US and Iran End 21-Hour Ceasefire Talks in Pakistan Without Agreement as VP Vance Departs
A critical round of direct negotiations between the United States and Iran collapsed early Sunday after 21 hours of talks in Islamabad, Pakistan, leaving the fate of a fragile two-week ceasefire in serious question and raising the prospect of renewed conflict in a war that has already claimed thousands of lives and rattled global energy markets.
Why It Matters
The breakdown in negotiations carries significant consequences for American households and the broader economy. Iran’s continued grip on the Strait of Hormuz has largely cut off Persian Gulf oil and gas exports from global markets, driving energy prices sharply higher — a burden felt by consumers across the United States, including Idaho families facing rising fuel and heating costs.
A failure to reach a lasting agreement also leaves American military assets operating in an active war zone with no diplomatic off-ramp in place. The stakes could not be higher: the conflict, now entering its seventh week, has killed thousands of people and caused lasting infrastructure damage across half a dozen Middle Eastern countries.
What Happened
Vice President JD Vance led the U.S. delegation through approximately 21 hours of direct talks with an Iranian delegation led by Parliament Speaker Mohammad Bagher Qalibaf, with Pakistan serving as mediator. The negotiations represented one of the most direct face-to-face contacts between American and Iranian officials since at least 2013.
Vance announced the outcome at a podium flanked by American flags, with special envoys Steve Witkoff and Jared Kushner standing at his side. He told reporters the talks ended without an agreement after Iran refused to accept the core American demand: a binding commitment to abandon its nuclear weapons program and the tools needed to rapidly achieve one.
“The simple fact is that we need to see an affirmative commitment that they will not seek a nuclear weapon, and they will not seek the tools that would enable them to quickly achieve a nuclear weapon,” Vance said. “That is the core goal of the president of the United States. And that’s what we’ve tried to achieve through these negotiations.”
Vance said he communicated with President Donald Trump approximately a half-dozen to a dozen times during the 21-hour session and remained in close contact with Secretary of State Marco Rubio, Treasury Secretary Scott Bessent, and Admiral Brad Cooper, head of U.S. Central Command. After addressing reporters, Vance departed Pakistan for the airport.

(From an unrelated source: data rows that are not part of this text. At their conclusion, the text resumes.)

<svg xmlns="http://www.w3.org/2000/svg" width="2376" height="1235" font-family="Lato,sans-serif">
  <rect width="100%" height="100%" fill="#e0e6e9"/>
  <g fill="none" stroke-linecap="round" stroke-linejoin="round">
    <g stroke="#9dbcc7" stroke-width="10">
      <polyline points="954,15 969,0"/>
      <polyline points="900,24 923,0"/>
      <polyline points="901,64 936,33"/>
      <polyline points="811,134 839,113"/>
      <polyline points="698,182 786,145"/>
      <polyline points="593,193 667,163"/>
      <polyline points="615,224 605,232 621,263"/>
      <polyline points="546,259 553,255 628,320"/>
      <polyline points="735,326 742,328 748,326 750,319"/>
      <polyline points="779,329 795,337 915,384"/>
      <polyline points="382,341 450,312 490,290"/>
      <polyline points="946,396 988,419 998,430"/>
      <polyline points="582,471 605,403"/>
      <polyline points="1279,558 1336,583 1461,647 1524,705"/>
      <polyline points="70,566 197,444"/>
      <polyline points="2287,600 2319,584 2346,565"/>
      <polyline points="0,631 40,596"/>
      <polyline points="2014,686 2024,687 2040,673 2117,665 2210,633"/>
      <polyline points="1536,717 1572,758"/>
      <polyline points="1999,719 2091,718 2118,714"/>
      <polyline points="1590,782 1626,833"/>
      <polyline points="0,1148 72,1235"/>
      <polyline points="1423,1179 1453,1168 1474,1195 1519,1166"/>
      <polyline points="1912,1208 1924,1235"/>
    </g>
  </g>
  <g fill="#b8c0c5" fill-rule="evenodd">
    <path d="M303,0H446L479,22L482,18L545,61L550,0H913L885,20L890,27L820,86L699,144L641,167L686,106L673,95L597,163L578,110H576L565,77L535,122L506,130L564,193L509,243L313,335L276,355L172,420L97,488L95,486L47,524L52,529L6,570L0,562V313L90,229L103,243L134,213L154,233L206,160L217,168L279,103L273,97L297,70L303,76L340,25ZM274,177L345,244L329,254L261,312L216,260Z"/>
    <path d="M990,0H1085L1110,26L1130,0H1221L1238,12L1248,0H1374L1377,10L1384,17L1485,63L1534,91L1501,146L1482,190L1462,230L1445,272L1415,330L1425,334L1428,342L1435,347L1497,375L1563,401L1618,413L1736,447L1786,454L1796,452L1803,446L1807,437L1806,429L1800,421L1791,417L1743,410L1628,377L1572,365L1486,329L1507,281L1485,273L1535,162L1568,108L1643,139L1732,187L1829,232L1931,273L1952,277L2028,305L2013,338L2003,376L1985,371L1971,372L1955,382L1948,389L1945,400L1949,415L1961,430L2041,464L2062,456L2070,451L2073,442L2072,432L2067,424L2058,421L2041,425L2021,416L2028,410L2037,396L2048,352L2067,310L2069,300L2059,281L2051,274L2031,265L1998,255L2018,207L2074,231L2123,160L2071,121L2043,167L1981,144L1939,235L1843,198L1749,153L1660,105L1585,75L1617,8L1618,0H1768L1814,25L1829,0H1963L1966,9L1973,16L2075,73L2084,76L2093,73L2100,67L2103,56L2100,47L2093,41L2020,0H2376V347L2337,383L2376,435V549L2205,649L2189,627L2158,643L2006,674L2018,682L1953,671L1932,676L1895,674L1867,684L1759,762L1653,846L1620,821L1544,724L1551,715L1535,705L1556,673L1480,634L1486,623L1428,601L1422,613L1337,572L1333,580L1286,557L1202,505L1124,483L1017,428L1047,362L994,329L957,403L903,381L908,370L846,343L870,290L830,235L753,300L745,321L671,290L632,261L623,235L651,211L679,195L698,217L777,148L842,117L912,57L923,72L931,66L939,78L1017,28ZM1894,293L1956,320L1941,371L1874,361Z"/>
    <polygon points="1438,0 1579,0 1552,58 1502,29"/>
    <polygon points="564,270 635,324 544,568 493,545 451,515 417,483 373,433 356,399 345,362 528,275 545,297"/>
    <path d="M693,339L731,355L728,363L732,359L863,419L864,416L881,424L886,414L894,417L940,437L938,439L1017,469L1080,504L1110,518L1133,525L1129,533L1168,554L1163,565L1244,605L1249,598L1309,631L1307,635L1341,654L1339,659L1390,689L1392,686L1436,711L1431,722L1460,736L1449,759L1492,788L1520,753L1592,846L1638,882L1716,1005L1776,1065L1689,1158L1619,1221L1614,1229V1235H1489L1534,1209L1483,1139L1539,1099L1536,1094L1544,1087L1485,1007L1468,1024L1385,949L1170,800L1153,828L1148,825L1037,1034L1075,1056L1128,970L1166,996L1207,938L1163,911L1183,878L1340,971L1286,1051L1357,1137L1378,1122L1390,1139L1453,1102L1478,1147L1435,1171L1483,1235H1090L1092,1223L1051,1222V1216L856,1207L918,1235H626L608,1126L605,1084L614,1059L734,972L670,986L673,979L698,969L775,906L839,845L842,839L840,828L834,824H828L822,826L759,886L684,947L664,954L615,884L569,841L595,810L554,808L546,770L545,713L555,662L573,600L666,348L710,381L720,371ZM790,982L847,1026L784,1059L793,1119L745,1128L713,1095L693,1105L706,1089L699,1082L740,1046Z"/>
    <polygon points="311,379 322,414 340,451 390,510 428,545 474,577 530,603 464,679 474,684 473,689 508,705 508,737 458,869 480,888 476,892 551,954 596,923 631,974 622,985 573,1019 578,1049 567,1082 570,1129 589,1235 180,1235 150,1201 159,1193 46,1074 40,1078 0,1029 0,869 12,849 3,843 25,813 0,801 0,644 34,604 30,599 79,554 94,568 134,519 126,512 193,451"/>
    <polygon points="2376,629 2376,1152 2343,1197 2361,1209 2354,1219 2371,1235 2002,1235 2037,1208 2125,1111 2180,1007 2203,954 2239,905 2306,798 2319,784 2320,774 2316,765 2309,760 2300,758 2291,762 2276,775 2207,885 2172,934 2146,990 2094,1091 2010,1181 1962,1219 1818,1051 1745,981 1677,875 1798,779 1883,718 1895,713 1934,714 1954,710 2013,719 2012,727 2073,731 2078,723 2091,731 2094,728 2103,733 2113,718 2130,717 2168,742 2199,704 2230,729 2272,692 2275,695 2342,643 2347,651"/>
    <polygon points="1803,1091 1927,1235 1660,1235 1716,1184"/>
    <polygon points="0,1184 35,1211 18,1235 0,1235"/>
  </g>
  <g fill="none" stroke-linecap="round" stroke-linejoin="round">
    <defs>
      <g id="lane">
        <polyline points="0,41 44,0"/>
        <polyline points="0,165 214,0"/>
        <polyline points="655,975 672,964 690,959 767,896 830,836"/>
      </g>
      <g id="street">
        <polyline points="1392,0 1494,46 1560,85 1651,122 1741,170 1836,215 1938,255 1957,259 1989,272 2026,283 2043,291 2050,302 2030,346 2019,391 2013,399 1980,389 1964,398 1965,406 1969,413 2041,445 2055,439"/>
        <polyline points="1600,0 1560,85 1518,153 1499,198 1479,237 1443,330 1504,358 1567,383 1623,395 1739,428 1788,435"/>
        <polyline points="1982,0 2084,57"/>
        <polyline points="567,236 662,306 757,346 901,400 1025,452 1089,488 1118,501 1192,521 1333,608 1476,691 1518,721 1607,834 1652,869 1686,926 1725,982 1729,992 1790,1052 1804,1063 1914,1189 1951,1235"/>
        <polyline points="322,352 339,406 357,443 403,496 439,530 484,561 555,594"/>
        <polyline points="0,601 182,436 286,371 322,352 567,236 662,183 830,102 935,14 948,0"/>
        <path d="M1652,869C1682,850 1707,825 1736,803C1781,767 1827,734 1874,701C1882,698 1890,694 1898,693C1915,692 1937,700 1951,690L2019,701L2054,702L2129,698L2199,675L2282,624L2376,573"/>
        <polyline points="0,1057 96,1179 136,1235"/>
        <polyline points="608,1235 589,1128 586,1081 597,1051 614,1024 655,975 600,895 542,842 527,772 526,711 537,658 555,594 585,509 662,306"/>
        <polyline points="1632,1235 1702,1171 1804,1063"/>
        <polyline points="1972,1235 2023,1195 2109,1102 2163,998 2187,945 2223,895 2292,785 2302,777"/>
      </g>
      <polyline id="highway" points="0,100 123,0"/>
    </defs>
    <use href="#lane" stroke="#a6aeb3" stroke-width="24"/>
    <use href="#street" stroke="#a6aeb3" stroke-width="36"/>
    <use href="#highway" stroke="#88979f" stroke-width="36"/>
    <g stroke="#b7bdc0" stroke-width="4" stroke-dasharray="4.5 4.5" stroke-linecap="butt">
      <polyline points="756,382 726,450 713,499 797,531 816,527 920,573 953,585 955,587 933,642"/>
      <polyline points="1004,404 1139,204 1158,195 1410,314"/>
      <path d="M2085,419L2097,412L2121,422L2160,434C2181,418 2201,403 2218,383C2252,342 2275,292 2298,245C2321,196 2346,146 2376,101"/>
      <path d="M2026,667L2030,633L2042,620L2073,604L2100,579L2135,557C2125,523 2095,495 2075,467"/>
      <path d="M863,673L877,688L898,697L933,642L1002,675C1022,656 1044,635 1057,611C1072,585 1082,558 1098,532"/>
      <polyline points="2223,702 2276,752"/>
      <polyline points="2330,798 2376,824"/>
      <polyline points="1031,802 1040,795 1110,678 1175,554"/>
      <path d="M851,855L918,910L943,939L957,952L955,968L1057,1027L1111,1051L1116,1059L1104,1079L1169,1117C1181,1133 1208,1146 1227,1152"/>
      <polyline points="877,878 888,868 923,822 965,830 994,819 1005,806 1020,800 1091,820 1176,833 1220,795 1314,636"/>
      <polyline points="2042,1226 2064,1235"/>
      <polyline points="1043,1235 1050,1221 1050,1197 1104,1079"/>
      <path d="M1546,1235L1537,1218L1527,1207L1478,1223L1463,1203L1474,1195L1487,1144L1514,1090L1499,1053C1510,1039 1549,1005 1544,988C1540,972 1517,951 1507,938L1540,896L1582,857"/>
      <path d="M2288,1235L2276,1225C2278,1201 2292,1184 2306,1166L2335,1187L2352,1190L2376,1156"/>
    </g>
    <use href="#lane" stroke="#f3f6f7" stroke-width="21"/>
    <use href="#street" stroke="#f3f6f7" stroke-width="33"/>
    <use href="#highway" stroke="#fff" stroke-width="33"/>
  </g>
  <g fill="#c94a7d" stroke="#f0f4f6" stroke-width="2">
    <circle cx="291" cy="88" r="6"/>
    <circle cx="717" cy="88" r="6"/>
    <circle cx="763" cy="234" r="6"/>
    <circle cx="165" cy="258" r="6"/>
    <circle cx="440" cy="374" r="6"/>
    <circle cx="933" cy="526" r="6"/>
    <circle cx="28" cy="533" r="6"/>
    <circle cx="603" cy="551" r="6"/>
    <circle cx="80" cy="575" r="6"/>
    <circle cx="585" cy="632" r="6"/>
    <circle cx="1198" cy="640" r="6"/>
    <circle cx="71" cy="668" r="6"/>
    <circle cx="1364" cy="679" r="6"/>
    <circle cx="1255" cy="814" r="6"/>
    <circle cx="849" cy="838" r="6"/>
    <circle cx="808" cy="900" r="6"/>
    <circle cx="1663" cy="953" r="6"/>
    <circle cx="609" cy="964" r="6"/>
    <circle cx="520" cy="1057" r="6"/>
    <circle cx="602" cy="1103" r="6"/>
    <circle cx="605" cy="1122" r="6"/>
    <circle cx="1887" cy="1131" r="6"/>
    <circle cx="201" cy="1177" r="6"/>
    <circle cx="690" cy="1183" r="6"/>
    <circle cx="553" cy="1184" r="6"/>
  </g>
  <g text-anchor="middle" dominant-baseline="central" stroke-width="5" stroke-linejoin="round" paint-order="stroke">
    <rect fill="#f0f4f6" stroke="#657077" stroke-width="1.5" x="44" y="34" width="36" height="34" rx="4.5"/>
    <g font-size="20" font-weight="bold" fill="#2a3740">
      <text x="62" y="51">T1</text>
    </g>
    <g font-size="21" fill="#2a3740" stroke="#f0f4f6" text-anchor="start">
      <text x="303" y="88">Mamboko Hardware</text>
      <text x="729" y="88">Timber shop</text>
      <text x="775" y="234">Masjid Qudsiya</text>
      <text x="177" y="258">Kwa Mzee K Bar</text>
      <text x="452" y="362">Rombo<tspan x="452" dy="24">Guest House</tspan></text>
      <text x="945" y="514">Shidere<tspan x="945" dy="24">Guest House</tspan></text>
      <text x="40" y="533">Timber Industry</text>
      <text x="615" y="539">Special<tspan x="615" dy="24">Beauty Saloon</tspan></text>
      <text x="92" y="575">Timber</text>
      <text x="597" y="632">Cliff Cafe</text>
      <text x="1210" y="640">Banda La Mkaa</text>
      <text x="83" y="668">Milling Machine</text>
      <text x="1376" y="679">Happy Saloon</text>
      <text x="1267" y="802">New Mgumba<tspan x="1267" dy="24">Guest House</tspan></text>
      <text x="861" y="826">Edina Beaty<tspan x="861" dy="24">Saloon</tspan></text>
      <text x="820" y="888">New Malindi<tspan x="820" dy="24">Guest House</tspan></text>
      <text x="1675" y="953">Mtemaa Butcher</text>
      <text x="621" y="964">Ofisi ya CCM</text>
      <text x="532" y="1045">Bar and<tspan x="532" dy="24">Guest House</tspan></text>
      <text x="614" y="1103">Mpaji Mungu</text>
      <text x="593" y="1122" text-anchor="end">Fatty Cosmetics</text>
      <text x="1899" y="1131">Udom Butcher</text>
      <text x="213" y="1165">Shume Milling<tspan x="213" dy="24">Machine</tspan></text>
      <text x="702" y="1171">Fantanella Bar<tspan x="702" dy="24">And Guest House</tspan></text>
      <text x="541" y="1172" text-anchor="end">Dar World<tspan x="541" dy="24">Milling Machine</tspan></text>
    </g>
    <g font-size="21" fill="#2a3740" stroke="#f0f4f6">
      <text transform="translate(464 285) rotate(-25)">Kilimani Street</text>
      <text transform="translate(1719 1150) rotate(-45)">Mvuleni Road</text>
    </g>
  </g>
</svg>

The vice president indicated the U.S. had presented what he called a “final and best offer” and said the administration would wait to see if Iran accepts the terms. He did not clarify what would happen when Trump’s stated two-week suspension of strikes against Iran expires.
By the Numbers
- 21 hours — length of direct U.S.-Iran talks in Islamabad before collapse
- At least 3,000 people killed in Iran since the conflict began on February 28
- 2,020 deaths reported in Lebanon; 23 in Israel; more than a dozen in Gulf Arab states
- 7 weeks — duration of the ongoing conflict at the time talks concluded
- 93 million — Iran’s population bearing the consequences of the war and ongoing strikes
Zoom Out
The Islamabad talks were historically significant. Since Iran’s Islamic Revolution in 1979, direct U.S.-Iranian contact at this level has been extraordinarily rare. The most comparable moment came in 2013, when President Barack Obama placed a phone call to then-Iranian President Hassan Rouhani, followed later by in-person meetings between Secretary of State John Kerry and his Iranian counterpart — a process that ultimately took more than a year and produced the 2015 nuclear deal, which the Trump administration previously abandoned.
The current conflict is far broader in scope. Officials from China, Egypt, Saudi Arabia, and Qatar were reportedly in Islamabad to facilitate talks indirectly, underscoring the global dimension of the crisis. American military assets, including major naval deployments, are actively positioned in the region as the administration continues operations regardless of diplomatic outcome.
Iranian state television acknowledged “serious” differences between the delegations. Iran’s stated preconditions included compensation for damage caused by U.S. and Israeli strikes and the release of frozen Iranian assets — demands the U.S. delegation did not appear to accept.
What’s Next
Vance said the United States left a formal proposal on the table, describing it as the administration’s “final and best offer.” The next move rests with the Iranian government. President Trump’s self-imposed two-week pause on strikes against Iran is set to expire, and the administration has not indicated whether that timeline will be extended.
Israel’s continued attacks against Iranian-backed Hezbollah in Lebanon — where the death toll has surpassed 2,000 — remain a major flashpoint. With no ceasefire agreement formalized and Iran’s red lines still unresolved, the window for a diplomatic resolution is narrowing rapidly.